Seiring berjalanya waktu perkembangan LP3A juga semakin pesat dan pada tahun 1996 menggalang kerjasama dengan Victoria Univesity dari Australia. Kerjasama ini dalam bidang pengembangan SDM dan riset tentang akupunktur. Kemudian pada tahun yang sama dikeluarkan suatu Permenkes No.1186/Menkes/Per/XI/1996 tentang Permanfaatan Akupunktur di sarana pelayanan kesehatan. Sehingga sejak dikeluarkanya Permenkes tersebut, Puskesmas dan Rumah Sakit boleh megadakan pelayanan akuunktur untuk pengobatan dan pencegahan penyakit. Selanjutnya dunia akupunktur Indonesia dicerahkan dengan adanya pengakuan secara ilmu akupunktur di dunia pendidikan kedokteran dengan lulusanya seorang putra Indonesia dari Lembaga Pusat Penelitian dan Pengembangan Pelayanan Kesehatan Depkes RI sebagai seorang Doktor Akupunktur pertama di Indonesia tahun 1999 yaitu Dr. Koosnadi Saputra,dr.,Sp.R Disertai yang telah diterima berjudul Profil Tranduksi Rangsang Titik Akupunktur Kelinci. Penelitian eksperimental yang membuktikan keberadaan titik akupunktur pada kaki belakang kelinci dan perbedaan sifat kelistrikan serta aktivitasnya dalam distribusi ion kalsium dengan bukan titik akupunktur.
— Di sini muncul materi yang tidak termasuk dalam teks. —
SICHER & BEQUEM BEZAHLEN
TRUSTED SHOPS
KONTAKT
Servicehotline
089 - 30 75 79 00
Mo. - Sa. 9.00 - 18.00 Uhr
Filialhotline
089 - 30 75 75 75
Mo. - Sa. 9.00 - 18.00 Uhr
Dalam perkembanganya, tuntutan masyarakat terhadap pelayanan akupunktur semakin meningkat, sehingga saat ini telah terbentuk Pnedidikan Akupunktur jenjang Diploma Tiga (Ahli Madya Akupunktur) berasal dari Kepmenkes RI No.1277/Menkes/SK/VIII/2003 tanggal 29 Agustus tahun 2003 tentang tenaga akupunktur lulusan D3 merupakan salah satu tenaga kesehatan yang termasuk dalam kelompok keterapian fisik.
Saat ini sedang dipersiapkan tentang pengaturan pelayanan pengobatan tradisonal, yang memuat antara lain pelayanan akupunktur dan proses perizinan bagi pelaksana terapi akupunktur. Permenkes juga mengatur pelayanan dan pengobatan tradisional yang lain yang dilakukan oleh warga negara asing, serta persyaratanya dalam rangka mengantisipasi globalisasi sesuai dengan Kepmenkes RI No. 1076/Menkes/SK/VII/2003 tanggal 24 Juli 2003.